As technologies become increasingly integrated into theatre and performance practice, this volume aims to investigate emergent paradigms while at the same time consciously avoids offering or imposing taxonomies upon such varied practices. Taxonomies require the classification of things into groups based on their formal characteristics and often entail hierarchies. Interfaces of Performance has been designed to extend current discourse in a field that is, on occasions, led by formalist analysis focusing on technology per se. Such analysis runs the risk of approaching practices as static outcomes rather than (a)live cultural phenomena that are always in the process of becoming.
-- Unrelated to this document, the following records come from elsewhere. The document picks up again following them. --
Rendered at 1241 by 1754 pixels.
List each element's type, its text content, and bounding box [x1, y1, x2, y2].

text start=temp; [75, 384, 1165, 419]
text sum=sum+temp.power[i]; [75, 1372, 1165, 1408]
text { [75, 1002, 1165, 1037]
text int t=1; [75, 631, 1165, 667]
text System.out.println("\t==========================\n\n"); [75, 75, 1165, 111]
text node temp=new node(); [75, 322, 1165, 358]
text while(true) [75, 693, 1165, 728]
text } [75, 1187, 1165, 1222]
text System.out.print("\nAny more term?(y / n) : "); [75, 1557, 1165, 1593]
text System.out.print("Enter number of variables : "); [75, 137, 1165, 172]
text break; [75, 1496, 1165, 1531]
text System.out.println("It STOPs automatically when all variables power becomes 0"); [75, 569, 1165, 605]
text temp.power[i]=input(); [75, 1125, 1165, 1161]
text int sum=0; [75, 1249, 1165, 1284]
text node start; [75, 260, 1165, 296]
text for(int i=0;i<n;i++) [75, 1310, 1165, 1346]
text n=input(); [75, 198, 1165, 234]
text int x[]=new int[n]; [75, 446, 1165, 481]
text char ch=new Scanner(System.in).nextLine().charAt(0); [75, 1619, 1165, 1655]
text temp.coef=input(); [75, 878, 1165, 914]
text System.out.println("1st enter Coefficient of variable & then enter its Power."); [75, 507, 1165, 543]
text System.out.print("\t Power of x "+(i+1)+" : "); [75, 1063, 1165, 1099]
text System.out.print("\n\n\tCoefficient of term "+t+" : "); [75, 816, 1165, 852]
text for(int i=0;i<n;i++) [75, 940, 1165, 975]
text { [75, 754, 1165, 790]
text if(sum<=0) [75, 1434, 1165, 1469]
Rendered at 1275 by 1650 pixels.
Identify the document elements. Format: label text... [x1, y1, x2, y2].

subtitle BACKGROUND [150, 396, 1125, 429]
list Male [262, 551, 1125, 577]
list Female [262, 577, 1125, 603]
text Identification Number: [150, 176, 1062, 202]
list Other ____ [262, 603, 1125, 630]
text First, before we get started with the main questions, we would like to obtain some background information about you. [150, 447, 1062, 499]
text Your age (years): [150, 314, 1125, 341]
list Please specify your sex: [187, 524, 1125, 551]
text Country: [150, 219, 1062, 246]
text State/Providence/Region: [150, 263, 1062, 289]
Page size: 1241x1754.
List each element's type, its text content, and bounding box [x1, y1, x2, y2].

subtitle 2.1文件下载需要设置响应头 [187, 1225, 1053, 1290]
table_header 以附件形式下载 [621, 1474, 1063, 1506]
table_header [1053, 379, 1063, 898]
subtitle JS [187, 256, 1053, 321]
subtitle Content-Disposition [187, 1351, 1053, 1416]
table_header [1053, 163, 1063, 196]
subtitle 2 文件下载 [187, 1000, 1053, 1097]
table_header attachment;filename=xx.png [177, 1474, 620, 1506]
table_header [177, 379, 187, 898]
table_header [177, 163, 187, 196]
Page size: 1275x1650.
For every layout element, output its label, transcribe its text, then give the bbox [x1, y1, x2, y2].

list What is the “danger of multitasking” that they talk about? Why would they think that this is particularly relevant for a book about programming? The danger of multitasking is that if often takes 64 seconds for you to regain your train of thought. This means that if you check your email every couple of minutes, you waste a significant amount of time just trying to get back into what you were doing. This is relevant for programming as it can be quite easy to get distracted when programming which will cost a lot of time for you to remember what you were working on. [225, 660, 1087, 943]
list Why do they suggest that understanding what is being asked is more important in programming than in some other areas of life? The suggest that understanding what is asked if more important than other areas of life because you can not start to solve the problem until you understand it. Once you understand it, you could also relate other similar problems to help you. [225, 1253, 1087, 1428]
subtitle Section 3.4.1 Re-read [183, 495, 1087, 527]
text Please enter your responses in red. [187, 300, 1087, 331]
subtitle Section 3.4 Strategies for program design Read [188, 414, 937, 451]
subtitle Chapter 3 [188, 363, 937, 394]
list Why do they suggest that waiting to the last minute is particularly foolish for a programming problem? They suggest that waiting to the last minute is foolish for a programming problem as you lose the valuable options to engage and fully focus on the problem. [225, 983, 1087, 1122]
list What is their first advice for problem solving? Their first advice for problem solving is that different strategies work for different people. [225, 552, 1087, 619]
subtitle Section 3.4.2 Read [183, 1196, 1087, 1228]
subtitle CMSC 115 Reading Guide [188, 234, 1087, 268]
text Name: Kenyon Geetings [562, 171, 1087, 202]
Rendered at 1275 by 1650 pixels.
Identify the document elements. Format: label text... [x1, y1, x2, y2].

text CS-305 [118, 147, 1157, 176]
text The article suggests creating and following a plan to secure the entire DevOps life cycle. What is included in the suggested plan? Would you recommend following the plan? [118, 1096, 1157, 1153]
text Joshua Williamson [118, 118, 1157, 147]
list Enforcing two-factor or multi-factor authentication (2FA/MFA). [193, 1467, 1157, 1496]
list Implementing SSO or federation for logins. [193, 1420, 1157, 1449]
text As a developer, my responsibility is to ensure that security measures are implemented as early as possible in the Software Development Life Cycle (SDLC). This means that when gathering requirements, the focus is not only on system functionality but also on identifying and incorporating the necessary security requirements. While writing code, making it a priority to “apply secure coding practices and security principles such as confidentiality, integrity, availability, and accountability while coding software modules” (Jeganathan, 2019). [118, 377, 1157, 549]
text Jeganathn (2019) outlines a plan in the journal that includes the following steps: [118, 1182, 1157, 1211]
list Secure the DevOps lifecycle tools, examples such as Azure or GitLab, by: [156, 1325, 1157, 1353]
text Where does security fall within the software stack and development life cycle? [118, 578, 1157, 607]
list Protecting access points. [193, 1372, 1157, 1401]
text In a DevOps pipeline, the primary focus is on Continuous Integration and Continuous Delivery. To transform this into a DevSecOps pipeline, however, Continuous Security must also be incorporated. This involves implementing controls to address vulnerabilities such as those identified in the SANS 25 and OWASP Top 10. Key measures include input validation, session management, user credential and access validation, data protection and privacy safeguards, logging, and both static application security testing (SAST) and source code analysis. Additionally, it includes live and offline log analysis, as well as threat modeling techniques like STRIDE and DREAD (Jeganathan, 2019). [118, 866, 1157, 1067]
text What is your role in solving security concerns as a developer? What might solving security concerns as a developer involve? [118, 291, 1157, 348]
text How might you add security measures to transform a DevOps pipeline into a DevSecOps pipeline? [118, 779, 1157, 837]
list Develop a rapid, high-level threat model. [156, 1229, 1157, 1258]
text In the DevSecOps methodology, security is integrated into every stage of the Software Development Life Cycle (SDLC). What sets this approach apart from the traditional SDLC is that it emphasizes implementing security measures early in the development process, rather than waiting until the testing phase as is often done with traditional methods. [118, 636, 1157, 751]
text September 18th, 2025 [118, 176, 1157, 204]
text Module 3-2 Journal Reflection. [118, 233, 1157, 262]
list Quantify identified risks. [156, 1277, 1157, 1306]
The proposed approach intends to unpack conceptual, aesthetic and societal elements of performance practice that are investigating the strategic use of a diverse spectrum of technologies as a means to artistic ends. The focus of this analysis is neither on the formal characteristics of these practices, nor on the types of technology employed; instead, we embark on an investigation of the practitioners' ideas, objectives and concerns, we ask how these artists employ technologies in order to research new dramaturgies and methodologies for the creation of more e/affective experiences for, and encounters with, their audiences.
Maria Chatzichristodoulou [aka Maria X] is a cultural practitioner (curator, producer, performer) and Lecturer in Theatre and Performance at the School of Arts and New Media, University of Hull (Scarborough campus). Maria was co-director of Fournos (Athens, Greece 1997-2002), co-founder/co-director of Medi@terra Festival (Athens, Greece, 1998-2002) and initiator/co-director (with Rachel Zerihan) of Intimacy: Across Digital and Visceral Performance (London, 2008).
Janis Jefferies is an artist, writer and curator, Professor of Visual Arts at the Department of Computing, Goldsmiths University of London, Director of the Constance Howard Resource and Research Centre in Textiles and Artistic Director of Goldsmiths Digital Studios (UK). She is associate researcher with Hexagram (Institute of Media, Arts and Technologies, Montreal, Canada).
Dr. Rachel Zerihan has recently completed her PhD exploring Catharsis in Contemporary Female Performance (Roehampton). Zerihan is drawn to performances that play in hybrid spaces that emerge from explicit experiments in theatre and body art. She has published writing in Body, Space, Technology Journal, Dance Theatre Journal and Esse: Arts and Opinions and is a sessional lecturer at Queen Mary University of London.